Stored data:
####

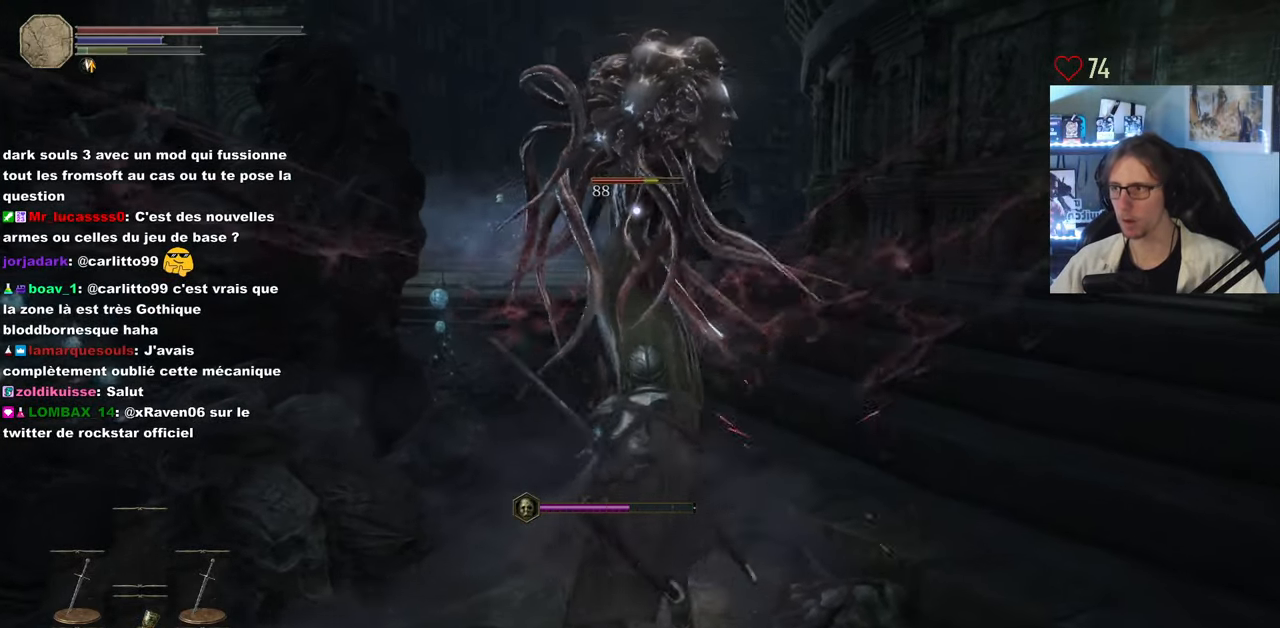
{"keys": [], "mouse": [], "events": [[17, "mouse_right", "up"], [67, "mouse_right", "down"], [150, "mouse_right", "up"]]}
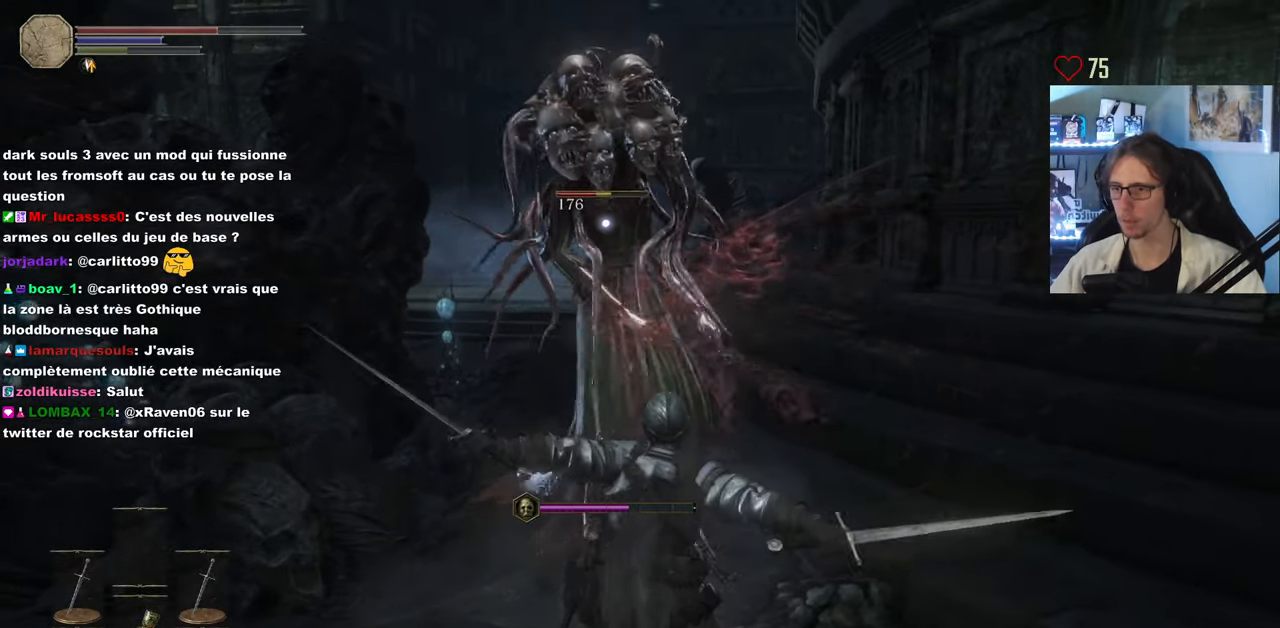
{"keys": ["q", "s"], "mouse": [], "events": [[33, "s", "down"], [167, "q", "down"]]}
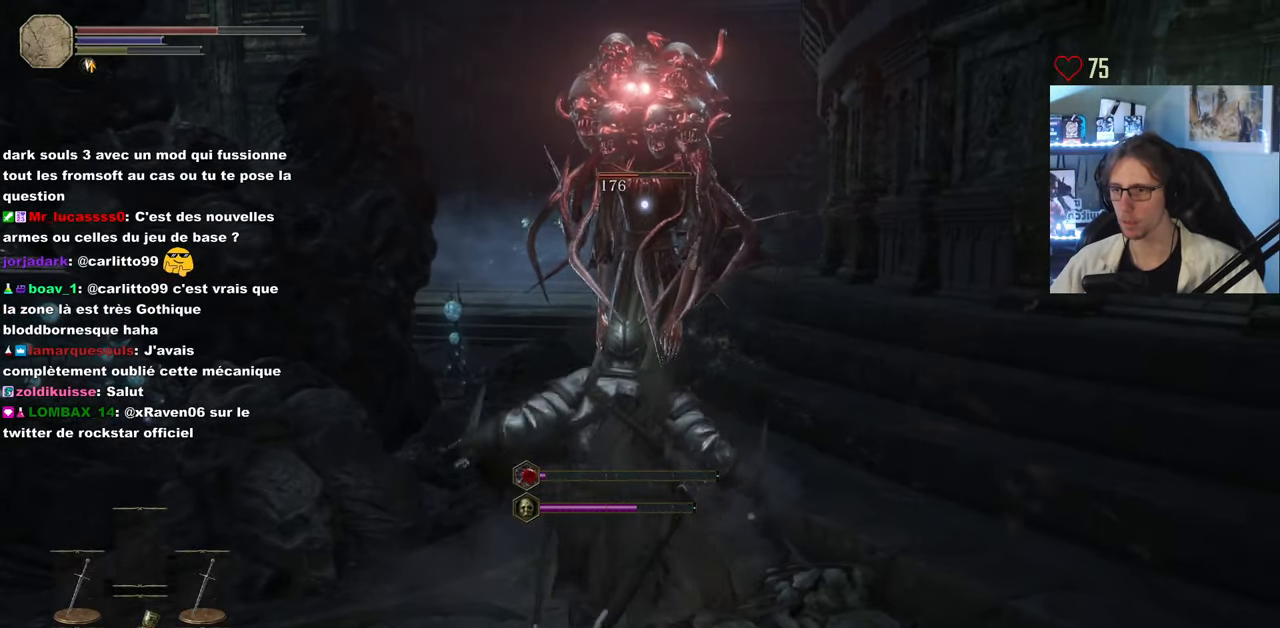
{"keys": ["d"], "mouse": [], "events": [[233, "q", "up"], [333, "d", "down"], [383, "s", "up"]]}
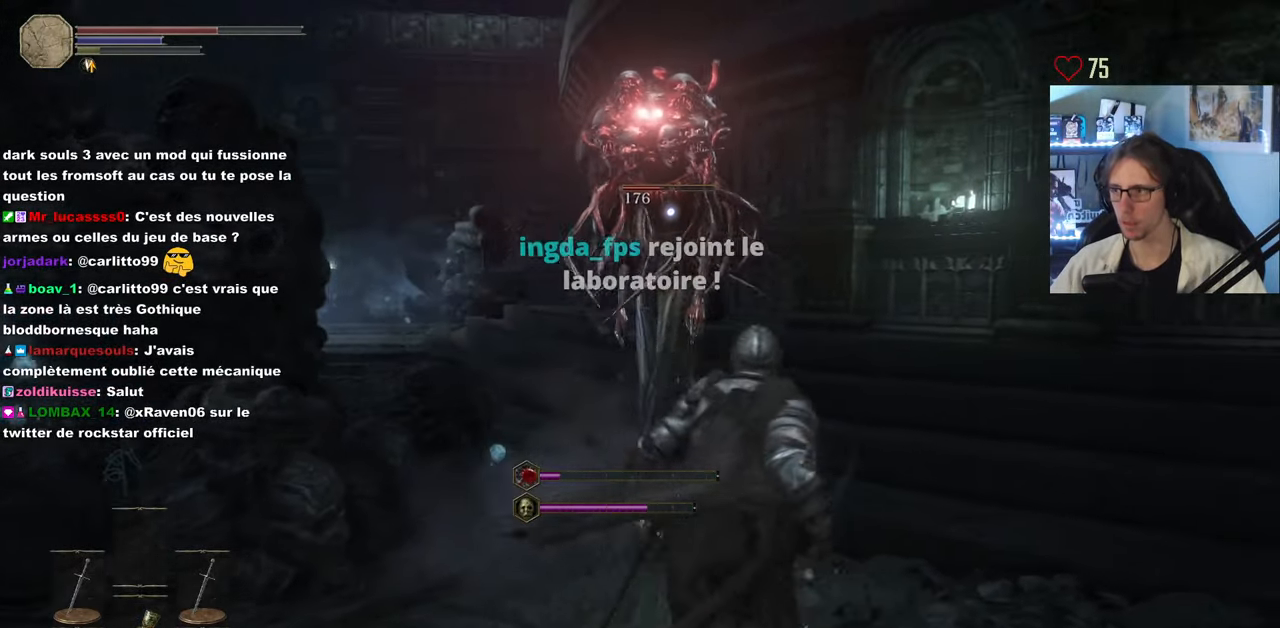
{"keys": ["q", "z"], "mouse": [], "events": [[400, "d", "up"], [400, "q", "down"], [484, "z", "down"]]}
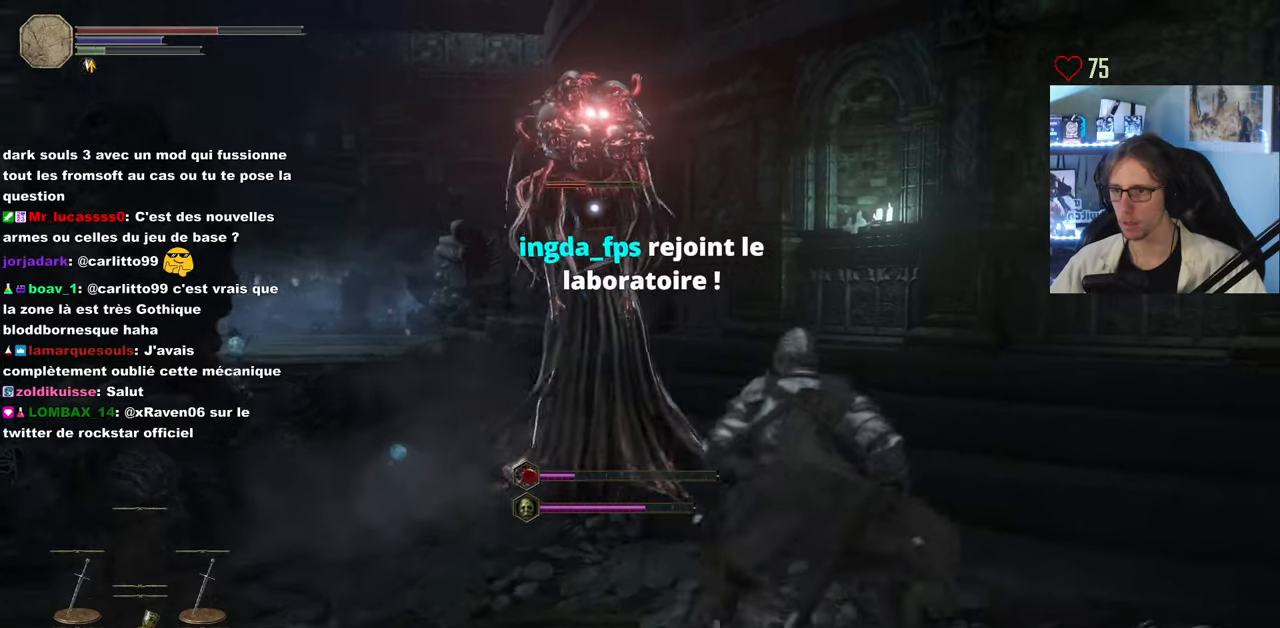
{"keys": [], "mouse": [], "events": [[217, "q", "up"], [217, "z", "up"]]}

####

▶ Your goal: Repeat the data in full, exactly as it stands, but drop every picture.

▶ Output of the task:
{"keys": [], "mouse": [], "events": [[17, "mouse_right", "up"], [67, "mouse_right", "down"], [150, "mouse_right", "up"]]}
{"keys": ["q", "s"], "mouse": [], "events": [[33, "s", "down"], [167, "q", "down"]]}
{"keys": ["d"], "mouse": [], "events": [[233, "q", "up"], [333, "d", "down"], [383, "s", "up"]]}
{"keys": ["q", "z"], "mouse": [], "events": [[400, "d", "up"], [400, "q", "down"], [484, "z", "down"]]}
{"keys": [], "mouse": [], "events": [[217, "q", "up"], [217, "z", "up"]]}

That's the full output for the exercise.